Step 1: Define the Table
The condensed_log_table must first be defined to ensure it exists with the required schema. This is achieved using a table configuration in Dataform:
// models/condensed_log_table.sql
config {
type: "table",
description: "Condensed log table with incremental updates.",
tags: ["my_tag"],
}
CREATE TABLE IF NOT EXISTS ${self()} (
id STRING,
insert_time TIMESTAMP,
state STRING
);
Step 2: Initialize the Table if it Doesn't Exist
A separate operations action checks for the existence of condensed_log_table and initializes it with data from raw_logs_table if it is not already present:
// operations/initialize_condensed_log_table.sqlx
config {
type: "operations",
description: "Initializes condensed_log_table with data if it doesn't exist.",
hasOutput: true,
}
DECLARE table_exists BOOL;
-- Check if condensed_log_table exists
SET table_exists = (
SELECT COUNT(*)
FROM information_schema.tables
WHERE table_name = '${self().name}'
) > 0;
-- Insert initial data if the table doesn't exist
IF NOT table_exists THEN
INSERT INTO ${ref("condensed_log_table")}
SELECT
id, insert_time, state
FROM
${ref("raw_logs_table")};
END IF;
Step 3: Perform Incremental Updates
Another operations action handles the incremental update logic.
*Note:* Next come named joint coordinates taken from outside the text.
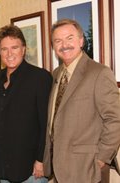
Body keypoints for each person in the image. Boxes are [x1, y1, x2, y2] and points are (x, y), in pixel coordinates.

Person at [43, 19, 120, 183]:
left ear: (81, 40)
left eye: (69, 38)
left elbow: (114, 119)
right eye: (58, 40)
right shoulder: (55, 74)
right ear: (54, 46)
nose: (64, 45)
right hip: (58, 168)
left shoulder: (99, 73)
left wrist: (101, 158)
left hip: (87, 169)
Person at [0, 25, 52, 183]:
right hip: (3, 165)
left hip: (30, 168)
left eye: (14, 47)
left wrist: (41, 160)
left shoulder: (40, 78)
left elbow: (46, 124)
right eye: (4, 49)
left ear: (23, 49)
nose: (9, 54)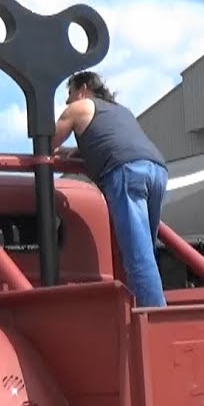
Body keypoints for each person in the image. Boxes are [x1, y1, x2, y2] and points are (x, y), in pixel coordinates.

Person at [51, 71, 169, 308]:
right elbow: (109, 140)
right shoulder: (120, 111)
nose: (67, 101)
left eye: (70, 94)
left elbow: (46, 143)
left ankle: (155, 319)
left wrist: (49, 152)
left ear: (83, 89)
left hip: (126, 173)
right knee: (146, 252)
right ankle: (143, 307)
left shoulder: (80, 107)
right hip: (157, 171)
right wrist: (79, 151)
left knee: (138, 257)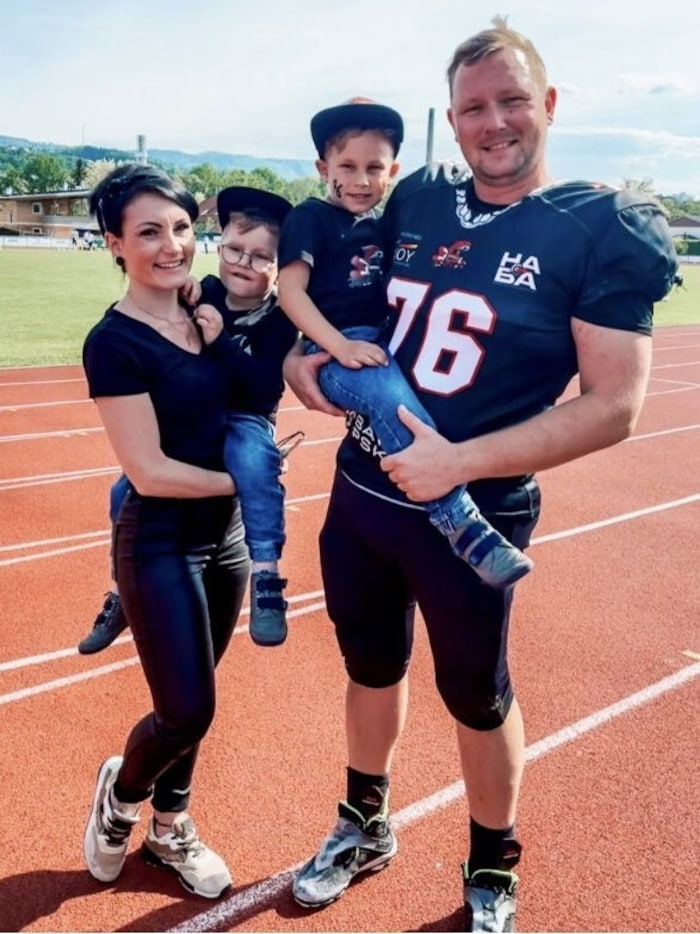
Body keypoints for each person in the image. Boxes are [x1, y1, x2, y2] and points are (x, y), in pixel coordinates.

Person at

It sets the timestamp_checkpoint based on the existing data in condensed_log_table and performs the necessary updates:
// operations/update_condensed_log_table.sqlx
config {
type: "operations",
description: "Inserts new records into condensed_log_table by condensing logs.",
hasOutput: true,
}
DECLARE timestamp_checkpoint TIMESTAMP;
-- Set timestamp_checkpoint based on the max insert_time in condensed_log_table
SET timestamp_checkpoint = (
SELECT MAX(insert_time)
FROM ${ref("condensed_log_table")}
);
-- Incremental update logic
WITH latest_logs AS (
SELECT
id, insert_time, state
FROM
${ref("raw_logs_table")}
WHERE
insert_time > timestamp_checkpoint
),
condensed_with_latest AS (
SELECT
id, insert_time, state
FROM
${ref("condensed_log_table")}
UNION ALL
SELECT
id, insert_time, state
FROM
latest_logs
),
final_result AS (
SELECT
id, insert_time, state
FROM
condensed_with_latest
QUALIFY
state != LAG(state) OVER (PARTITION BY id ORDER BY insert_time ASC)
OR LAG(state) OVER (PARTITION BY id ORDER BY insert_time ASC) IS NULL
)
-- Insert the final result into condensed_log_table
INSERT INTO ${ref("condensed_log_table")}
SELECT * FROM final_result;
By separating the initialization and incremental update logic into distinct actions, the limitations of using pre_operations in operations actions are effectively circumvented. This ensures that the condensed_log_table is properly initialized and incrementally updated, providing a streamlined and efficient data processing workflow. This approach addresses the cold start issue and maintains the integrity and performance of the data pipeline in Dataform.